Passage for review:
- Promethea Volume 1 TPB, copyright DC Comics

Publication information
- Publisher: America's Best Comics
- Format: Ongoing series
- Publication date: August 1999 – April 2005
- No. of issues: 32
- Main character(s): Sophie Bangs Promethea

Creative team
- Written by: Alan Moore
- Artist(s): J. H. Williams III Mick Gray
- Letterer: Todd Klein

Collected editions
- Volume 1 HC: ISBN 1-56389-655-9

= Promethea =

Comic book series

Promethea is a comic book series created by Alan Moore, J. H. Williams III and Mick Gray, published by America's Best Comics/WildStorm.

It tells the story of Sophie Bangs, a college student from an alternate futuristic New York City in 1999, who embodies the powerful entity known as Promethea whose task it is to bring the Apocalypse.

Originally published as 32 issues from 1999 to 2005, the series has been re-published into five graphic novels and one hard-back issue. Moore weaves in elements of magic and mysticism along with superhero mythology and action, spirituality and the afterlife (in particular the Tree of Life) and science fiction. Promethea includes wide-ranging experimentation with visual styles and art.

==Plot summary==
In the 5th century AD, a Christian mob threatens the home of a magician in Hellenistic Egypt. He tells his daughter Promethea to flee into the desert, hoping the gods of the ancient world will preserve her. The story shifts to New York City in the late 20th century. Sophie Bangs is hoping to interview a woman named Barbara Shelley for a college paper on "Promethea", a character who seems to recur in literature and pop culture through the centuries. Shelley is hostile to her and warns: "You don't wanna go looking for folklore. And you especially don't want folklore to come looking for you". After departing, Sophie is tracked and attacked by a creature known as a Smee. Just as things look bleakest for Sophie, she is rescued by Barbara, who has mystical powers and is now dressed as Promethea. She informs Sophie that the only reason she would be attacked is if someone suspects she will become the next vessel for Promethea (Barbara is the current). It turns out that Promethea is called to the world when someone uses their imagination to make her real. As they hide from the pursuing Smee, the weakened and fatally injured Barbara instructs Sophie to write a poem about Promethea hoping Sophie is indeed the successor and the creative expression is a way to get Sophie in the correct state of mind to allow herself to become Promethea. Barbara's idea works and from that night Sophie, having defeated the Smee, becomes the next Promethea.

Raw data:
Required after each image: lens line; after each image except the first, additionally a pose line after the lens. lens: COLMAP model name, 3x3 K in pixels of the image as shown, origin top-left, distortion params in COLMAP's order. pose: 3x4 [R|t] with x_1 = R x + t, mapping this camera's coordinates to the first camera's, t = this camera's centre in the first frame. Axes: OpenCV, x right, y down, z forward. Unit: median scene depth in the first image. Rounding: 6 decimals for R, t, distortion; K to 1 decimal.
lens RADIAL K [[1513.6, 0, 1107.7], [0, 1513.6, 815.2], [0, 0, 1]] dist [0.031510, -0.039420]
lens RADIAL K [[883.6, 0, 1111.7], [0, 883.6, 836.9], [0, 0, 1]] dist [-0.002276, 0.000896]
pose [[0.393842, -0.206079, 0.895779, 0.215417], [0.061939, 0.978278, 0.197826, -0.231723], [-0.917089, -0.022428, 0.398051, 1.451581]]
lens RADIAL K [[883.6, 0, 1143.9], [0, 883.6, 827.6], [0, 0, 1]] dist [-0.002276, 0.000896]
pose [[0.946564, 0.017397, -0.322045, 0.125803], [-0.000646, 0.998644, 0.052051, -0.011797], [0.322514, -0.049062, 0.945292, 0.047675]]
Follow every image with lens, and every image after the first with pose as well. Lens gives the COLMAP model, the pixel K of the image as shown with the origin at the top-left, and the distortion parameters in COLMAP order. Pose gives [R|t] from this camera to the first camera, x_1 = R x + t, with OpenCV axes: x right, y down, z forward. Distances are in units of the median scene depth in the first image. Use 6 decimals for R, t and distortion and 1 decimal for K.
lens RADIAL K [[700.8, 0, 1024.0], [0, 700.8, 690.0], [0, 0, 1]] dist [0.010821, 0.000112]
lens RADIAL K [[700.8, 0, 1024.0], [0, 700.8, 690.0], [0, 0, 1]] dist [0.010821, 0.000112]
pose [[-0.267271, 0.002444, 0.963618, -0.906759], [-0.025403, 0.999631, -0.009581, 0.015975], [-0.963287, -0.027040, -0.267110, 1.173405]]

What is required: Copy the passage of the Promethea article between "Promethea is a" and "bring the Apocalypse.", inclusive, changing "college student" to "university student".

Response area:
Promethea is a comic book series created by Alan Moore, J. H. Williams III and Mick Gray, published by America's Best Comics/WildStorm.

It tells the story of Sophie Bangs, a university student from an alternate futuristic New York City in 1999, who embodies the powerful entity known as Promethea whose task it is to bring the Apocalypse.